[Start of section]

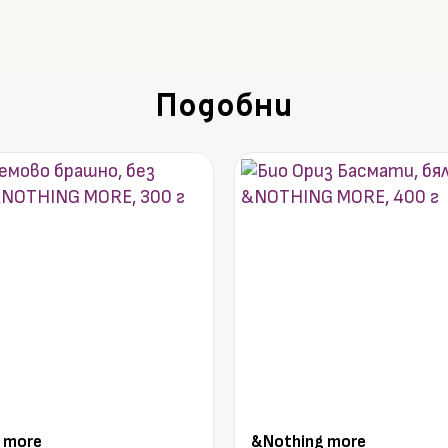
Подобни
 more
&Nothing more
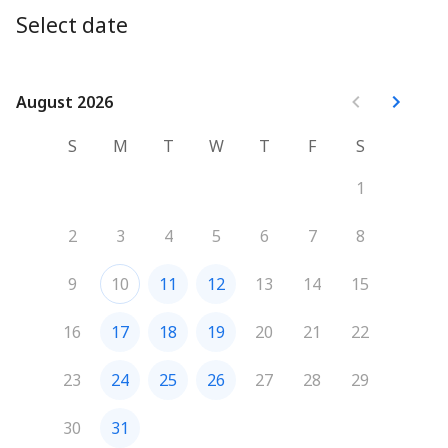
Select date
August 2026
August 2026
S
M
T
W
T
F
S
1
2
3
4
5
6
7
8
9
10
11
12
13
14
15
16
17
18
19
20
21
22
23
24
25
26
27
28
29
30
31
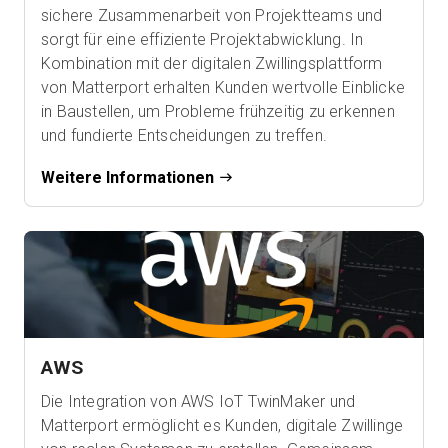
sichere Zusammenarbeit von Projektteams und
sorgt für eine effiziente Projektabwicklung. In
Kombination mit der digitalen Zwillingsplattform
von Matterport erhalten Kunden wertvolle Einblicke
in Baustellen, um Probleme frühzeitig zu erkennen
und fundierte Entscheidungen zu treffen.
Weitere Informationen
AWS
Die Integration von AWS IoT TwinMaker und
Matterport ermöglicht es Kunden, digitale Zwillinge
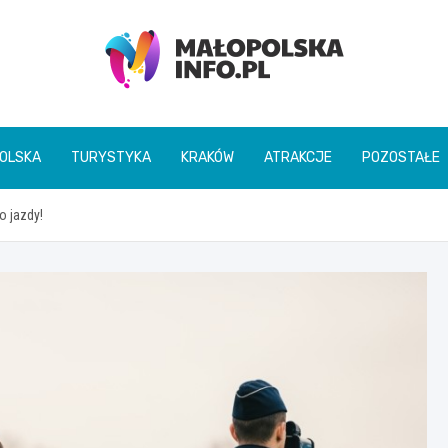
Małopolska Info
OLSKA
TURYSTYKA
KRAKÓW
ATRAKCJE
POZOSTAŁE
o jazdy!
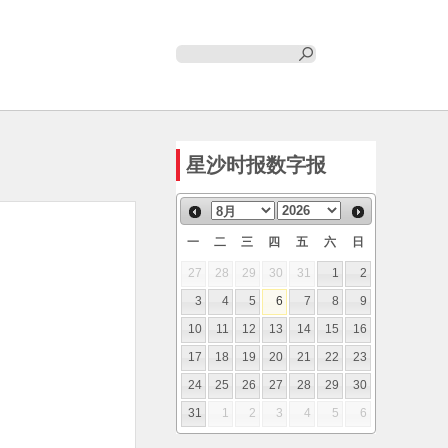
星沙时报数字报
一
二
三
四
五
六
日
27
28
29
30
31
1
2
3
4
5
6
7
8
9
10
11
12
13
14
15
16
17
18
19
20
21
22
23
24
25
26
27
28
29
30
31
1
2
3
4
5
6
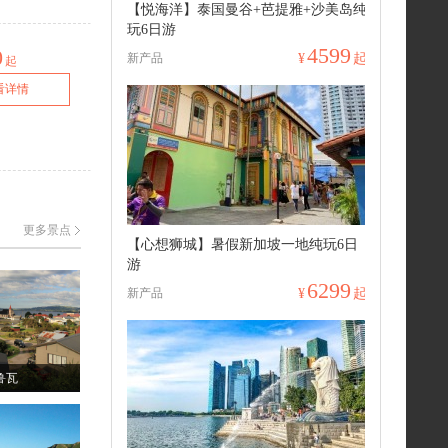
【悦海洋】泰国曼谷+芭提雅+沙美岛纯
玩6日游
4599
0
新产品
¥
起
起
看详情
更多景点
【心想狮城】暑假新加坡一地纯玩6日
游
6299
新产品
¥
起
鲁瓦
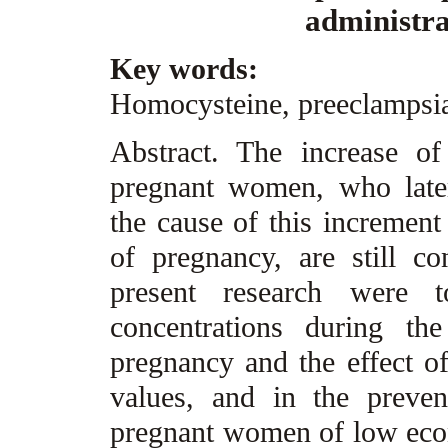
administrat
Key words:
Homocysteine, preeclampsia,
Abstract. The increase o
pregnant women, who later
the cause of this increment
of pregnancy, are still co
present research were 
concentrations during th
pregnancy and the effect of
values, and in the preven
pregnant women of low eco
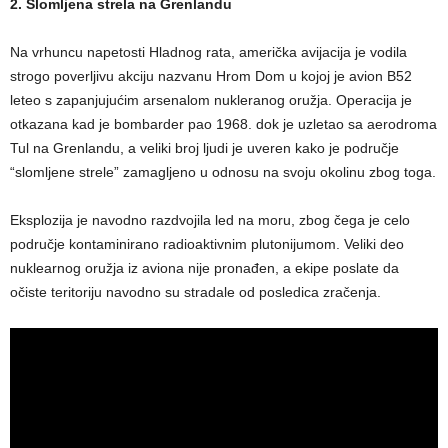
2. Slomljena strela na Grenlandu
Na vrhuncu napetosti Hladnog rata, američka avijacija je vodila
strogo poverljivu akciju nazvanu Hrom Dom u kojoj je avion B52
leteo s zapanjujućim arsenalom nukleranog oružja. Operacija je
otkazana kad je bombarder pao 1968. dok je uzletao sa aerodroma
Tul na Grenlandu, a veliki broj ljudi je uveren kako je područje
“slomljene strele” zamagljeno u odnosu na svoju okolinu zbog toga.
Eksplozija je navodno razdvojila led na moru, zbog čega je celo
područje kontaminirano radioaktivnim plutonijumom. Veliki deo
nuklearnog oružja iz aviona nije pronađen, a ekipe poslate da
očiste teritoriju navodno su stradale od posledica zračenja.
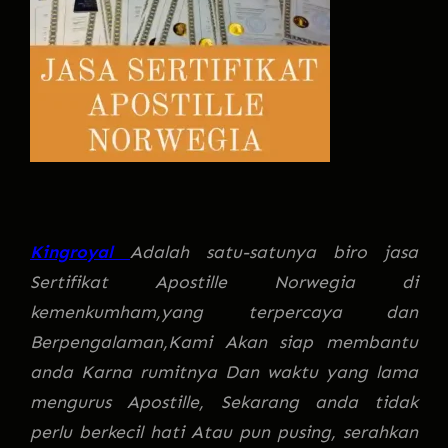
Kingroyal
Adalah satu-satunya biro jasa
Sertifikat Apostille Norwegia di
kemenkumham,yang terpercaya dan
Berpengalaman,Kami Akan siap membantu
anda Karna rumitnya Dan waktu yang lama
mengurus Apostille, Sekarang anda tidak
perlu berkecil hati Atau pun pusing, serahkan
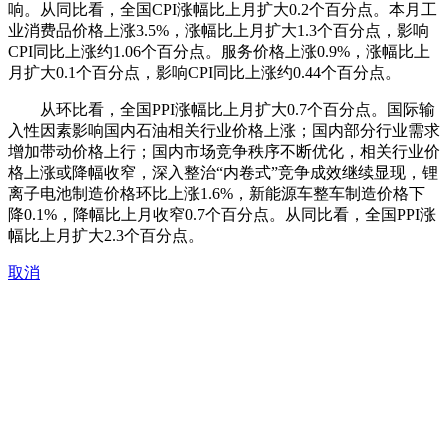
响。从同比看，全国CPI涨幅比上月扩大0.2个百分点。本月工
业消费品价格上涨3.5%，涨幅比上月扩大1.3个百分点，影响
CPI同比上涨约1.06个百分点。服务价格上涨0.9%，涨幅比上
月扩大0.1个百分点，影响CPI同比上涨约0.44个百分点。
从环比看，全国PPI涨幅比上月扩大0.7个百分点。国际输
入性因素影响国内石油相关行业价格上涨；国内部分行业需求
增加带动价格上行；国内市场竞争秩序不断优化，相关行业价
格上涨或降幅收窄，深入整治“内卷式”竞争成效继续显现，锂
离子电池制造价格环比上涨1.6%，新能源车整车制造价格下
降0.1%，降幅比上月收窄0.7个百分点。从同比看，全国PPI涨
幅比上月扩大2.3个百分点。
取消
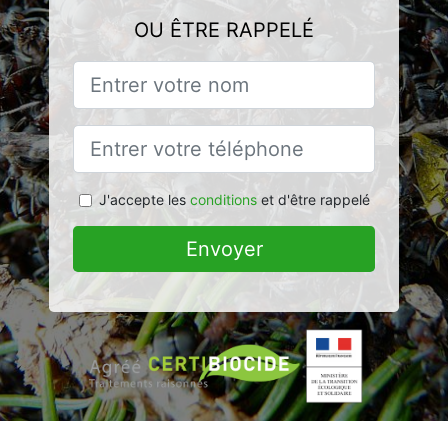
OU ÊTRE RAPPELÉ
J'accepte les
conditions
et d'être rappelé
Envoyer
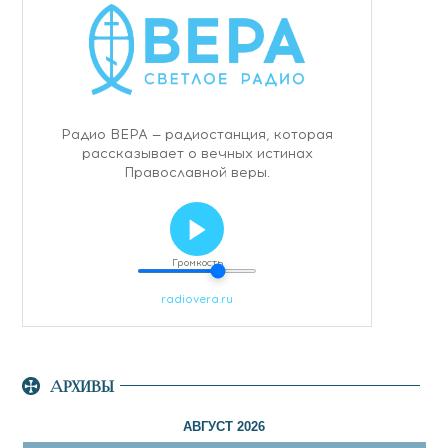
АРХИВЫ
АВГУСТ 2026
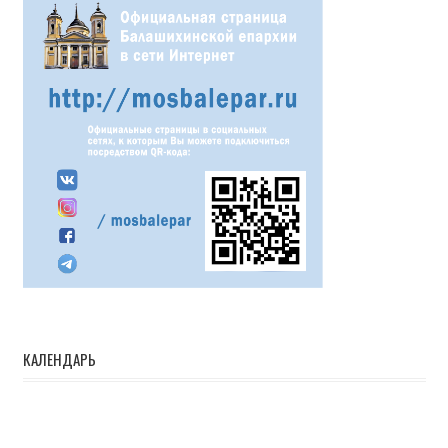
КАЛЕНДАРЬ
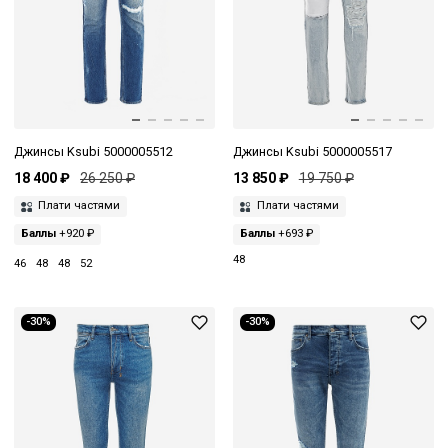
Джинсы Ksubi 5000005512
Джинсы Ksubi 5000005517
18 400 ₽
26 250 ₽
13 850 ₽
19 750 ₽
Плати частями
Плати частями
Баллы
+920 ₽
Баллы
+693 ₽
48
46
48
48
52
-30%
-30%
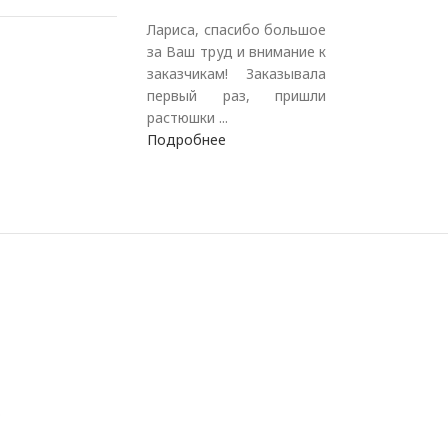
Лариса, спасибо большое
за Ваш труд и внимание к
заказчикам! Заказывала
первый раз, пришли
растюшки ...
Подробнее
.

[End of section]

→ **Task objective**: Although pictures appear among the entries, please set down only the lines from the one with "otkazana kad je" up to and including the one with "入性因素影响国内石油相关行业价格上涨；国内部分行业需求", word for word.

→ **Output below**:
otkazana kad je bombarder pao 1968. dok je uzletao sa aerodroma
Tul na Grenlandu, a veliki broj ljudi je uveren kako je područje
“slomljene strele” zamagljeno u odnosu na svoju okolinu zbog toga.
Eksplozija je navodno razdvojila led na moru, zbog čega je celo
područje kontaminirano radioaktivnim plutonijumom. Veliki deo
nuklearnog oružja iz aviona nije pronađen, a ekipe poslate da
očiste teritoriju navodno su stradale od posledica zračenja.
Kingroyal
Adalah satu-satunya biro jasa
Sertifikat Apostille Norwegia di
kemenkumham,yang terpercaya dan
Berpengalaman,Kami Akan siap membantu
anda Karna rumitnya Dan waktu yang lama
mengurus Apostille, Sekarang anda tidak
perlu berkecil hati Atau pun pusing, serahkan
响。从同比看，全国CPI涨幅比上月扩大0.2个百分点。本月工
业消费品价格上涨3.5%，涨幅比上月扩大1.3个百分点，影响
CPI同比上涨约1.06个百分点。服务价格上涨0.9%，涨幅比上
月扩大0.1个百分点，影响CPI同比上涨约0.44个百分点。
从环比看，全国PPI涨幅比上月扩大0.7个百分点。国际输
入性因素影响国内石油相关行业价格上涨；国内部分行业需求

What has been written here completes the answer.